Jacklin lives in a very small town, overshadowed by mountains & a forest where people come to end their lives.
Meanwhile, Jack is trying to kickstart her own life - leaving school to work a part-time job, moving in with her newly-returned older sister, & having a fling with an older boy from the next town.
It's that time between leaving school & starting the rest of your life. Jack thinks she’s living but she’s in limbo, waiting for Luke to love her.
Jack is quite independent and fierce. In that way she was like Mim in ‘All I Ever Wanted’, except Mim was tougher yet ‘behaved’ better, trying to stick by her rules. Jack is behaving badly by leaving school, living with her sister, not seeing her parents, and having sex, yet she is a good caring person in many ways, who notices a lot of details about other people. She's just confused and making mistakes a lot - a very teenage thing to do. A great character!
When Luke doesn't come to meet her at 'their spot' one day, Jack goes off on a trail of rebellion and mistakes. But I love that she does this while still caring for people - Mr Broadbent with his dementia, and Pope, the guy camping in the woods, whom Jack is convinced has come to kill himself. And she tries her best to care for her old dog Gypsy, and the stray cat who won't let anybody near him.
The narrative is interesting in that the reader gets things revealed to us slowly by Jack, such as the truth about her Ma & Dad, and the complex relatonship between Jack, older sister Trudy and their mother. At first you think you know why the girls left home, but there's more to it.

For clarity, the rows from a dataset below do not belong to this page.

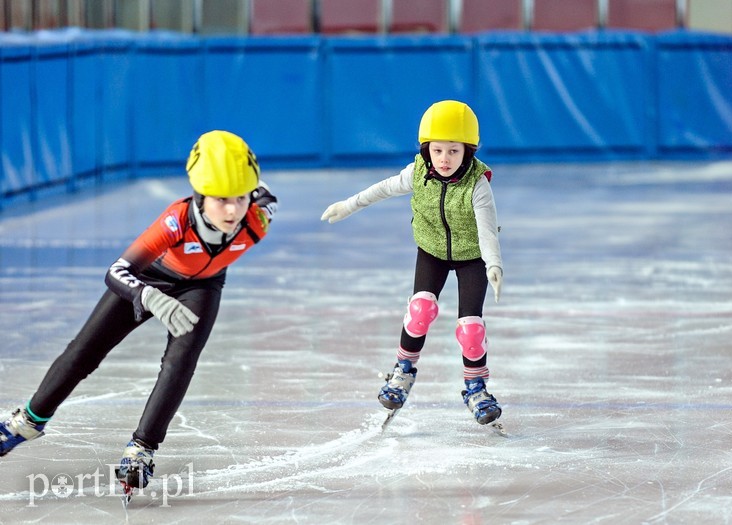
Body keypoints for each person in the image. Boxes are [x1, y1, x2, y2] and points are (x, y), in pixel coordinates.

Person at [0, 130, 278, 490]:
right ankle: (28, 422)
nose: (232, 210)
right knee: (84, 351)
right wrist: (148, 296)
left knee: (181, 362)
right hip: (148, 278)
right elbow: (116, 271)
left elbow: (262, 193)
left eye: (240, 198)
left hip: (201, 287)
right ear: (200, 194)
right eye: (221, 199)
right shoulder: (176, 222)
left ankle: (142, 449)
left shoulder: (260, 217)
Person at [321, 100, 504, 426]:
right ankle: (402, 372)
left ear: (468, 151)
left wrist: (494, 265)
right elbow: (381, 190)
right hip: (431, 251)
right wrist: (348, 206)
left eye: (453, 151)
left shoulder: (478, 184)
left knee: (471, 329)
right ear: (426, 150)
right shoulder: (417, 174)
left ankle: (476, 388)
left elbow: (487, 229)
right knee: (420, 310)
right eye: (437, 151)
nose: (445, 159)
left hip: (472, 257)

Gosh, so many amazing characters - like many small towns, everyone knows each other and everyone's a little mad. I can't not mention the wonderful Jeremiah, returned to look after his mother while she recovers from her stay in a psych ward. In some ways big, solid, dependable and strong, yet in others vulnerable, frustrating in his almost-autistic way of seeing things. Jack has to be careful how she speaks to him and treats him, and I was on tenterhooks hoping she wouldn't hurt him.
So many truths were revealed along the way, even the realisation that the townsfolk were on the whole more caring than they first appear. Even Jake is not an awful guy - he was actually more honest with Jack in what he wanted from their 'relationship', than she was with him.
This is a gritty yet tender and novel (I'm beginning to think that's Wakefield's specialty!) that captures beautifully much of the confusion and murkiness of a teenager doing her best, stuffing things up, and learning as she goes.
I do love Wakefield's style, with her unique turn of phrase, and people who swear and hurt each other and do the wrong thing, but also show unexpected kindessnesses. She is never boring, even when the characters are seemingly going nowhere!